Die Referentin, ehrenamtliche Digitalbotschafterin Zora Back, vermittelte anschaulich, welche Herausforderungen im Umgang mit dem digitalen Nachlass entstehen können. Sie erklärte, dass Verträge, Abonnements und Online-Konten nicht automatisch mit dem Tod einer Person enden und daher von den Erben aktiv geregelt werden müssen.
Dabei wurde deutlich, dass neben materiellen Gütern auch digitale Besitztümer wie E-Mail-Konten, soziale Netzwerke, Mitgliedschaften und weitere Online-Dienste berücksichtigt werden müssen.
Ein besonderer Schwerpunkt des Vortrags lag auf der Vorsorge.
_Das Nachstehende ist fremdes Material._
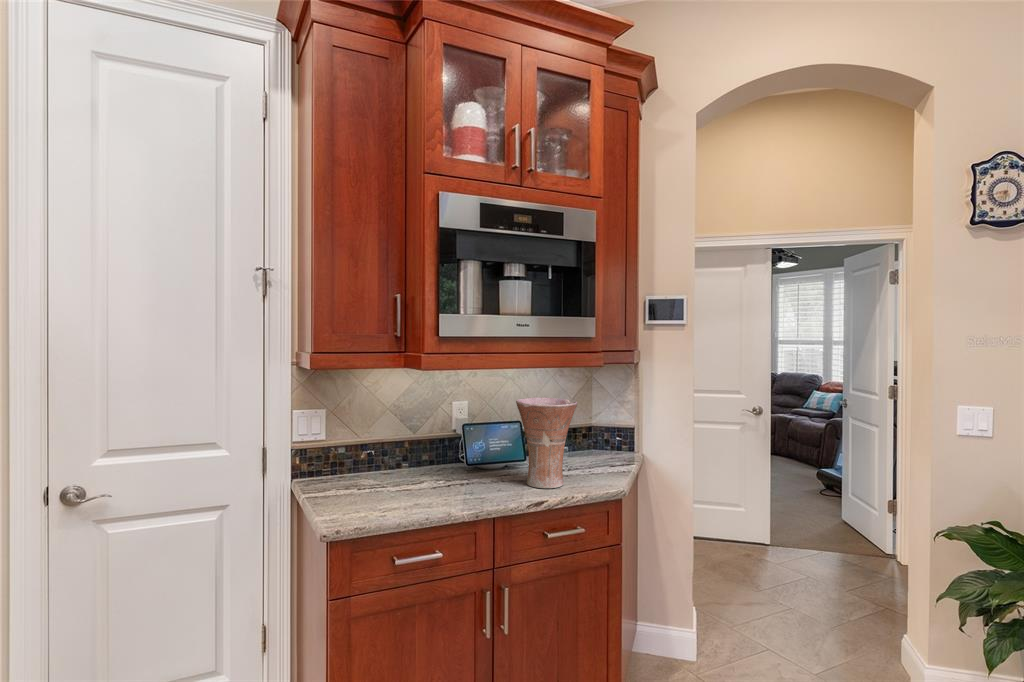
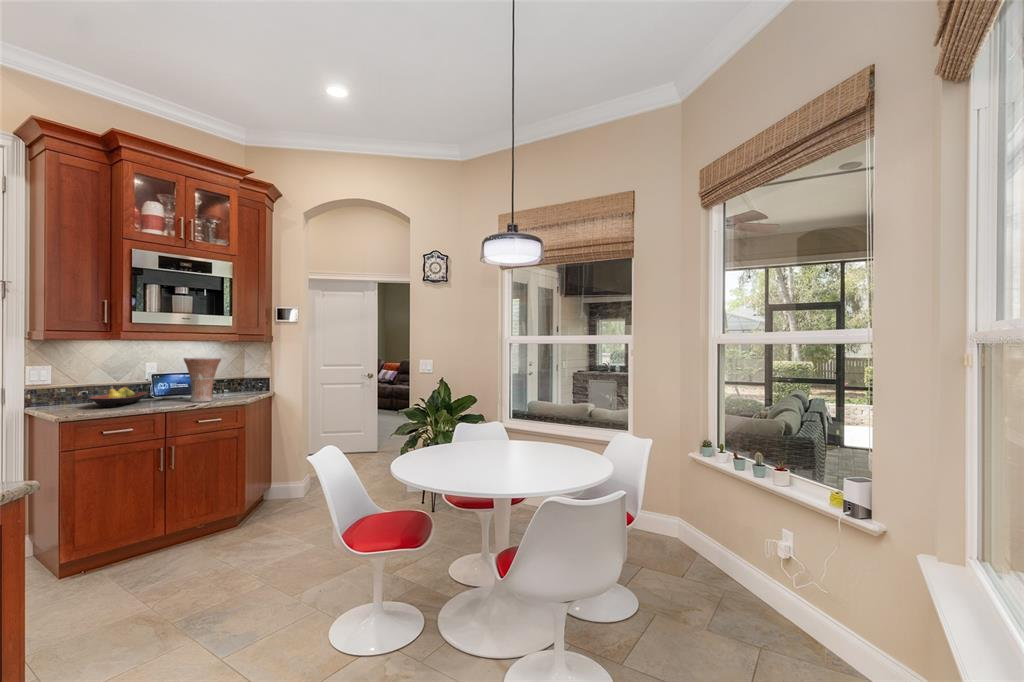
fruit bowl: none [377,451,459,496] -> present [89,387,147,407]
Die Teilnehmer erfuhren, welche Regelungen bereits zu Lebzeiten getroffen werden können und sollten – etwa durch Vollmachten oder entsprechende Festlegungen im Testament.
Ebenso wurde thematisiert, wie wichtig der Zugriff auf digitale Geräte ist. Hervorgehoben wurde dabei das Smartphone, das häufig als zentrale Schnittstelle des digitalen Lebens gilt. Die Referentin empfahl, dieses im Todesfall zuletzt abzumelden und die Zugänge sorgfältig zu sichern, da sich dort ein Großteil der persönlichen digitalen Informationen befindet.
Die Veranstaltung machte deutlich, dass das Thema „digitaler Nachlass“ alle Generationen betrifft. Unabhängig vom Alter hinterlässt heute nahezu jeder Mensch digitale Spuren. Entsprechend groß war das Bewusstsein der Teilnehmenden, dass Handlungsbedarf besteht.
Viele zeigten sich gut informiert, nahmen aber zugleich mit, dass die konkrete Umsetzung Zeit und Sorgfalt erfordert.
Abschließend wurde betont: Wer frühzeitig vorsorgt, kann seinen Angehörigen im Ernstfall viel Aufwand und Unsicherheit ersparen. Die durchweg positive Resonanz der Teilnehmenden unterstrich die Relevanz des Themas und den gelungenen Verlauf der Veranstaltung.